> _INSTRUCTIONS FOR THE TASK_: What lines in the entries below contain the word "aquatic"? Copy all of them.

• • • • •

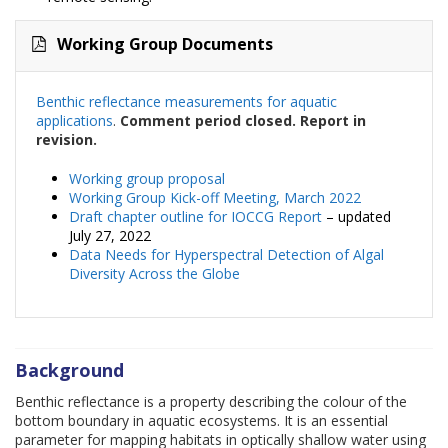
Working Group Documents
Benthic reflectance measurements for aquatic
applications
.
Comment period closed. Report in
revision.
Working group proposal
Working Group Kick-off Meeting, March 2022
Draft chapter outline for IOCCG Report
– updated
July 27, 2022
Data Needs for Hyperspectral Detection of Algal
Diversity Across the Globe
Background
Benthic reflectance is a property describing the colour of the
bottom boundary in aquatic ecosystems. It is an essential
parameter for mapping habitats in optically shallow water using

• • • • •

> _PROBLEM SOLUTION_:
Benthic reflectance measurements for aquatic
bottom boundary in aquatic ecosystems. It is an essential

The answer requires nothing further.